Friday, May 11, 2007

Psychologist in BTK case settles suit over tape

Another psychologist refuses to admit he did anything wrong as he settles a lawsuit.

As background information, here's a snippet from The Witchita Eagle, as reported on April 15th 2005:

As a two-hour special about BTK aired Friday on national television, dozens of Wichita criminal justice officials were questioning the ethics of a psychologist whose interview with the confessed killer turned out to be the basis for the show. [..] The interview was conducted by Massachusetts psychologist Robert Mendoza immediately after Rader pleaded guilty to 10 counts of first-degree murder. “Quite frankly, we trusted this guy,” Rader’s lawyer, Steve Osburn said Friday. “This is very surprising, very disappointing.
So the psych has settled a lawsuit and is paying back some money. As reported here:
The state's lawsuit against a psychologist hired to evaluate the BTK serial killer at times took on the absurdities of reality television before it finally ended this week with money for the families of 10 people Dennis Rader killed.

Massachusetts psychologist Robert Mendoza, who faced claims that he broke contracts and breached professional ethics, settled the case for $30,000 and did not admit wrongdoing.

Mendoza received more than $50,000 from Rader's court-appointed public defenders to interview the killer in a holding cell at the Sedgwick County Courthouse within minutes of the guilty plea detailing his grisly murders.

The psychologist said in a court deposition that he hired former reality television star Omarosa Manigault Stallworth -- who gained fleeting fame on the first season of "The Apprentice" with Donald Trump -- to produce a "high-quality" video of Rader to "humanize" him at sentencing.

Instead, the tape ended up on the television show "Dateline NBC."
Attorney General Paul Morrison said Thursday the big win for the state came through a legal agreement preventing Mendoza or his associates from personally benefiting from their role in the Rader case.

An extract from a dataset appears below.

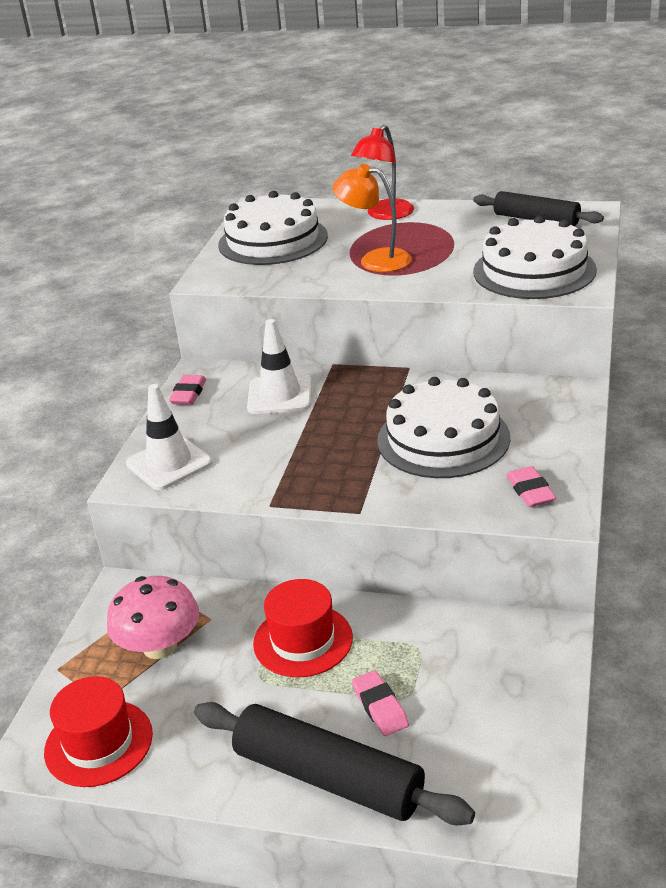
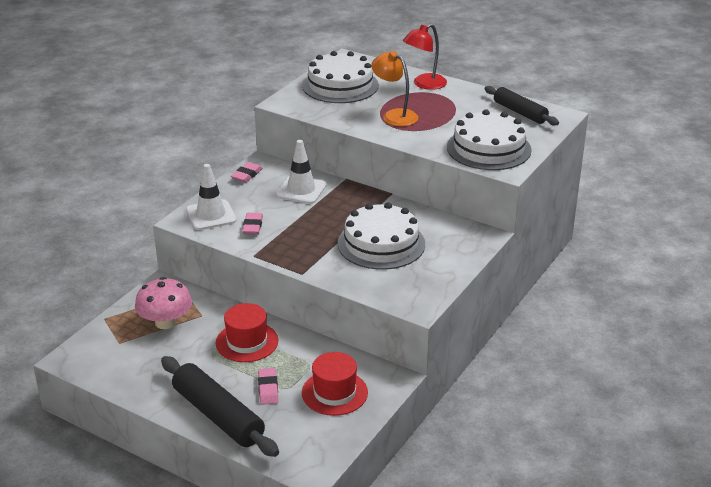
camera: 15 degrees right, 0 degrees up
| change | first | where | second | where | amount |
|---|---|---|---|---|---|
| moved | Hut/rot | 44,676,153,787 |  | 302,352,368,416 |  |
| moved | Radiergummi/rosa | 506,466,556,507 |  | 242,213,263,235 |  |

They may not use the case to publish academic or professional papers or use it in any other form of media, and they've agreed to return all materials they have that are related to Rader's case to the state of Kansas.


"I'm just glad it's behind me," Mendoza said in a telephone interview from his office in suburban Boston.

Mendoza reached a settlement after the state tried to add a negligence claim against him.

During his deposition, Mendoza claimed that he never had possession of the taped interview and that the video crew absconded with it. Mendoza also said he did not know the crew's identity. But he said Omarosa, who goes professionally by her first name, last had the tape before it ended up on national television.

Omarosa now makes personal appearances and runs a service advising beauty pageant contestants, according to her Web site. But back in the summer of 2005, Mendoza said, Omarosa hired the crew to tape the psychologist's interview with Rader in Wichita.

Mendoza said in the deposition that Rader was prone to violent emotional outbursts in jail. The video was meant to show him in a calmer light.

Omarosa, Mendoza said, assured him tape was "locked up."

"I understand it is confidential, and I will get it to you shortly," Mendoza remembered Omarosa saying in about 10 phone calls.

Two weeks before Rader's sentencing, the video turned up on "Dateline."

Omarosa was not deposed as a witness.

Pat Scalia, director of the State Board of Indigents' Defense Services, said Thursday the budget that pays for the defense of poor people has made up for the money it paid Mendoza. Scalia said she received from the Legislature all the funds she requested this year.

"It was agreed from the outset of this lawsuit that any money collected would go to the crime victims," Scalia said. "We did not want this office to be at cross purposes with the families of crime victims."

During the legislative wrap-up session, Morrison asked state lawmakers to add a proviso to the budget allowing the state to give the settlement money to the victims' families.

"It will not ease their pain, but will provide them with some financial assistance," Morrison said in a statement released by his office.

Rader, who called himself BTK for the way he would "bind, torture and kill," is serving 10 life sentences in the El Dorado Correctional Facility.